_Aim of the task_
Write out the data below in full, unchanged, minus the images.
--- Data provided ---
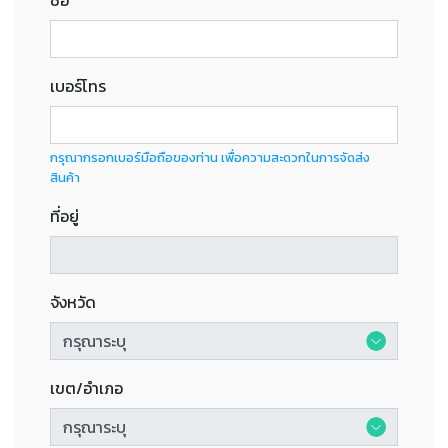
เบอร์โทร
กรุณากรอกเบอร์มือถือของท่าน เพื่อความสะดวกในการจัดส่ง
สินค้า
ที่อยู่
จังหวัด
เขต/อำเภอ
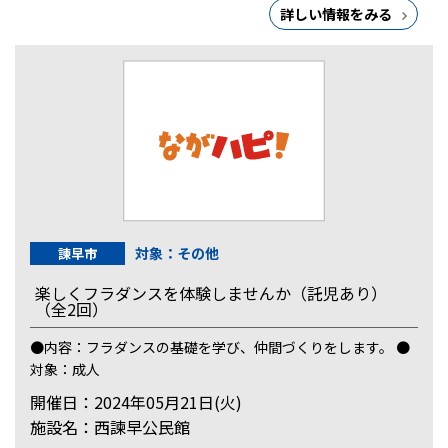
詳しい情報をみる
対象：その他
諫早市
楽しくフラダンスを体験しませんか（託児あり）
（全2回）
●内容：フラダンスの基礎を学び、仲間づくりをします。 ●
対象：成人
開催日：2024年05月21日(火)
施設名：西諫早公民館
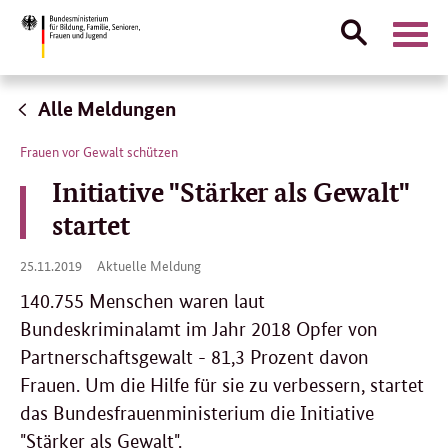
Suche
Naviga
öffnen
Direktlink:
Alle Meldungen
Frauen vor Gewalt schützen
Initiative "Stärker als Gewalt"
startet
25.
25.11.2019
Aktuelle Meldung
11.
2019
140.755 Menschen waren laut
Bundeskriminalamt im Jahr 2018 Opfer von
Partnerschaftsgewalt - 81,3 Prozent davon
Frauen. Um die Hilfe für sie zu verbessern, startet
das Bundesfrauenministerium die Initiative
"Stärker als Gewalt".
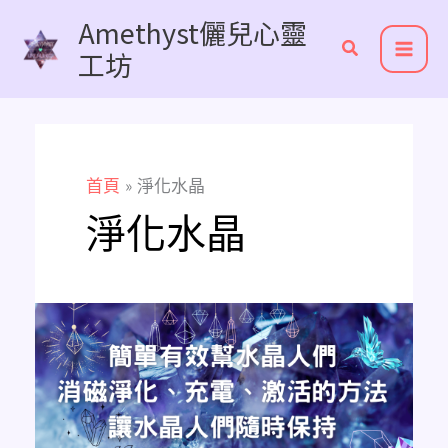
跳
Amethyst儷兒心靈
至
工坊
主
要
內
容
首頁
淨化水晶
淨化水晶
幫
水
晶
人
們
消
磁
淨
化、
充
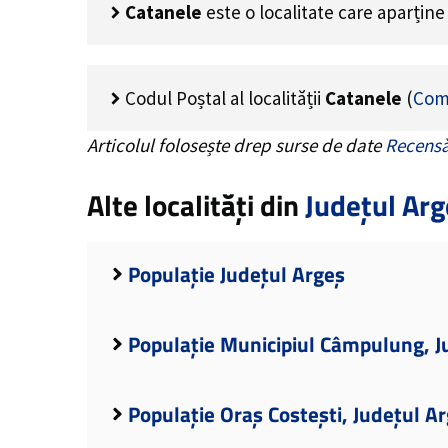
Catanele
este o localitate care aparțin
Codul Poștal al localității
Catanele
(
Com
Articolul folosește drep surse de date
Recensă
Alte localități din
Județul Arg
Populație Județul Argeș
Populație Municipiul Câmpulung, J
Populație Oraș Costești, Județul A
---
_Problem solution_
เบอร์โทร
กรุณากรอกเบอร์มือถือของท่าน เพื่อความสะดวกในการจัดส่ง
สินค้า
ที่อยู่
จังหวัด
เขต/อำเภอ
詳しい情報をみる
対象：その他
諫早市
楽しくフラダンスを体験しませんか（託児あり）
（全2回）
●内容：フラダンスの基礎を学び、仲間づくりをします。 ●
対象：成人
開催日：2024年05月21日(火)
施設名：西諫早公民館
Suche
Naviga
öffnen
Direktlink:
Alle Meldungen
Frauen vor Gewalt schützen
Initiative "Stärker als Gewalt"
startet
25.
25.11.2019
Aktuelle Meldung
11.
2019
140.755 Menschen waren laut
Bundeskriminalamt im Jahr 2018 Opfer von
Partnerschaftsgewalt - 81,3 Prozent davon
Frauen. Um die Hilfe für sie zu verbessern, startet
das Bundesfrauenministerium die Initiative
"Stärker als Gewalt".
跳
Amethyst儷兒心靈
至
工坊
主
要
內
容
首頁
淨化水晶
淨化水晶
幫
水
晶
人
們
消
磁
淨
化、
充
Catanele
este o localitate care aparțin
Codul Poștal al localității
Catanele
(
Com
Articolul folosește drep surse de date
Recensă
Alte localități din
Județul Arg
Populație Județul Argeș
Populație Municipiul Câmpulung, J
Populație Oraș Costești, Județul A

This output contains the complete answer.